- [Instructions to follow]: Report each line of the records below that holds the word "logging".
-=-=-=-=-
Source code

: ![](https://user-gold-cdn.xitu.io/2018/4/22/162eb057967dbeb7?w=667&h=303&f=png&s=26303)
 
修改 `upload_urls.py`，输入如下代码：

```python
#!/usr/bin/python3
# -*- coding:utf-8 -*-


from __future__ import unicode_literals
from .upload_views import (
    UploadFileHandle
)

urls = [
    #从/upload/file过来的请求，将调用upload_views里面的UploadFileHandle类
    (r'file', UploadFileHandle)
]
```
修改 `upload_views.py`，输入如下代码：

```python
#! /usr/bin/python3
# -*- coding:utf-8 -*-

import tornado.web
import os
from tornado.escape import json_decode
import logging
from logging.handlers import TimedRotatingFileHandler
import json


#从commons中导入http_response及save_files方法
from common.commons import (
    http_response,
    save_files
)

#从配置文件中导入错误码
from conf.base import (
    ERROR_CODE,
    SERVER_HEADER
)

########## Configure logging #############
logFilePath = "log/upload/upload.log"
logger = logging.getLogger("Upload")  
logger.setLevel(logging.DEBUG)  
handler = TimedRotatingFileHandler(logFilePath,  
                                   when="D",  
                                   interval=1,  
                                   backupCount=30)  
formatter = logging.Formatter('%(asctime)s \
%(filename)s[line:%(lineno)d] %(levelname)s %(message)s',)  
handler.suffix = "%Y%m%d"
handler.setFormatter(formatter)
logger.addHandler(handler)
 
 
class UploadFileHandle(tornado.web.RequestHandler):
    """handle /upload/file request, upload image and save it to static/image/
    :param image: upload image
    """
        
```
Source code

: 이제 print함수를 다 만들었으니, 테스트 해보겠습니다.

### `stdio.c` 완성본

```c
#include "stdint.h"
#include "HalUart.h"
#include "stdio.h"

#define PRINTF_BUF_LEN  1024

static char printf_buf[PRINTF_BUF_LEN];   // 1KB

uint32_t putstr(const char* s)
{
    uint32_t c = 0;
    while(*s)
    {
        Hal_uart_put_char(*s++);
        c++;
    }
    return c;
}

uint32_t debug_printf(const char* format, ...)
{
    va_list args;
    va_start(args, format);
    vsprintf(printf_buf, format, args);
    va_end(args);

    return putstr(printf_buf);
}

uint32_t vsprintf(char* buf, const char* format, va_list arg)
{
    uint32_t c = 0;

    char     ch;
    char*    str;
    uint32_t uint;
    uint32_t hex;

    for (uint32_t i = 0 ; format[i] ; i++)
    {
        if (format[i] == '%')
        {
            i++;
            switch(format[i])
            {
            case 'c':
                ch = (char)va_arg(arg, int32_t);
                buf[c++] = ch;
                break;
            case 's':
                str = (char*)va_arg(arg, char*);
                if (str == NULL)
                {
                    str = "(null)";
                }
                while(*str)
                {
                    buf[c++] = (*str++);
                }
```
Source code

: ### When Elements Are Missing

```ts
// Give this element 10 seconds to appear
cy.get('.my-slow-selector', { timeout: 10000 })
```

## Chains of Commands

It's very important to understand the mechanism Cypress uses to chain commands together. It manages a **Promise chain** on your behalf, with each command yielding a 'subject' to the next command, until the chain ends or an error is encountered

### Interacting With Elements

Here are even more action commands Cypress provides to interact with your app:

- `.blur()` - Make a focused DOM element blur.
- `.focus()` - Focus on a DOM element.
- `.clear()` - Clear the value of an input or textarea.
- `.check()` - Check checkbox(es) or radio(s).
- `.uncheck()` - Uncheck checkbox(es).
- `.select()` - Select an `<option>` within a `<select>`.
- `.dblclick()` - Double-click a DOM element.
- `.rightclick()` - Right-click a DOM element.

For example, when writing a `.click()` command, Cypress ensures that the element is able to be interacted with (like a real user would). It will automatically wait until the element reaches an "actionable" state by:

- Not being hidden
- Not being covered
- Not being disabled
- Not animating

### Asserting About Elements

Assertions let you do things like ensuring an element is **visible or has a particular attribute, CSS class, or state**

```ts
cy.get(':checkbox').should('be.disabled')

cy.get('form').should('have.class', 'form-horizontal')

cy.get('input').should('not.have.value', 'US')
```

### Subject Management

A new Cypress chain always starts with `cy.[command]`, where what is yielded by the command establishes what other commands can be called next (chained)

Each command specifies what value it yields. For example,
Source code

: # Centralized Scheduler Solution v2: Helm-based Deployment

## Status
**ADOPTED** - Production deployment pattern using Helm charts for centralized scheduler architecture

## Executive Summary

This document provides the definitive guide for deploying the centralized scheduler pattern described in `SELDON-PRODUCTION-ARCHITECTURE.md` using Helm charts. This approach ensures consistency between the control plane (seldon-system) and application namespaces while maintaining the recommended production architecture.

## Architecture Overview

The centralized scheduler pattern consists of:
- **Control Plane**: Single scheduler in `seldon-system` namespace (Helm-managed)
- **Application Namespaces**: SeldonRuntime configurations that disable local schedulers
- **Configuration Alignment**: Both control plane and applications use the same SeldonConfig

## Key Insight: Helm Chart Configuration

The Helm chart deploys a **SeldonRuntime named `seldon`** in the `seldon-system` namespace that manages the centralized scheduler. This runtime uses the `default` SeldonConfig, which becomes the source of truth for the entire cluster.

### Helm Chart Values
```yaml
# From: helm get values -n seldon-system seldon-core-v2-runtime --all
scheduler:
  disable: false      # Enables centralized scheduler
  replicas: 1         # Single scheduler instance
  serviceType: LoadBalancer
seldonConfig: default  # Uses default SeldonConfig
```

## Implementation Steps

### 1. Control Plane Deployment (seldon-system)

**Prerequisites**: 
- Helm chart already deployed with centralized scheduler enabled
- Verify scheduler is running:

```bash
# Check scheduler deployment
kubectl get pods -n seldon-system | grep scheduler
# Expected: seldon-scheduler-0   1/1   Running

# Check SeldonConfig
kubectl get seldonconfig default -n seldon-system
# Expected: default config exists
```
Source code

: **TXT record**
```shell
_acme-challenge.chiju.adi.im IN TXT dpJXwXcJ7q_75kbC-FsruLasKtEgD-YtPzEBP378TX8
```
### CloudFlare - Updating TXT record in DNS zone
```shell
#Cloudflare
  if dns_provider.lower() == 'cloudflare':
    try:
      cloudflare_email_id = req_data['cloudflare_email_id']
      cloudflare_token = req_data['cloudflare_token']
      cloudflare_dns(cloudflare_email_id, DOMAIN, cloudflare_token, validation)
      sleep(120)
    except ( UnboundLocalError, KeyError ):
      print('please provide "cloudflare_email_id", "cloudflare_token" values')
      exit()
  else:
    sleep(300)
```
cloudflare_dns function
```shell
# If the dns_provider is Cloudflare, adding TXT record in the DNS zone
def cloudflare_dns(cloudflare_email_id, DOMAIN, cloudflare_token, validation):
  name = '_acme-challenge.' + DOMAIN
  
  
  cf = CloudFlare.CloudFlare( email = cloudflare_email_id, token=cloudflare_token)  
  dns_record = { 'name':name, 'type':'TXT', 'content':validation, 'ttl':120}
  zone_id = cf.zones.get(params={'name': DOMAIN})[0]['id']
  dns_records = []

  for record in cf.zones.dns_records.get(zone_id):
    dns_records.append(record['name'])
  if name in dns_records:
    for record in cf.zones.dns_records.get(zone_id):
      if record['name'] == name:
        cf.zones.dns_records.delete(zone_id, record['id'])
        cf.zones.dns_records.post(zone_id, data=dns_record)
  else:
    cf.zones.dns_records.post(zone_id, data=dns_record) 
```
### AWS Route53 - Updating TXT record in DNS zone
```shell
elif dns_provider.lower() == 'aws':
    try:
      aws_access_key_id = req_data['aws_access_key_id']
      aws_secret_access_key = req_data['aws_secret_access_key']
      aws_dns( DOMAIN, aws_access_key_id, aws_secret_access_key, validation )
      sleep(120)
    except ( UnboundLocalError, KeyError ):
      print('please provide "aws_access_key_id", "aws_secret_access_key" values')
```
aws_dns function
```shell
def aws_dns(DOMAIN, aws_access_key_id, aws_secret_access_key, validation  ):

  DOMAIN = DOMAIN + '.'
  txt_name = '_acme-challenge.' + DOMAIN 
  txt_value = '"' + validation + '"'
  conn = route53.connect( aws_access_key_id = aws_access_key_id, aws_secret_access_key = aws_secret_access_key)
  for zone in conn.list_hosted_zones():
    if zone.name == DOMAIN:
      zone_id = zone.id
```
-=-=-=-=-
- [Exercise result]:
import logging
from logging.handlers import TimedRotatingFileHandler
########## Configure logging #############
logger = logging.getLogger("Upload")  
logger.setLevel(logging.DEBUG)  
formatter = logging.Formatter('%(asctime)s \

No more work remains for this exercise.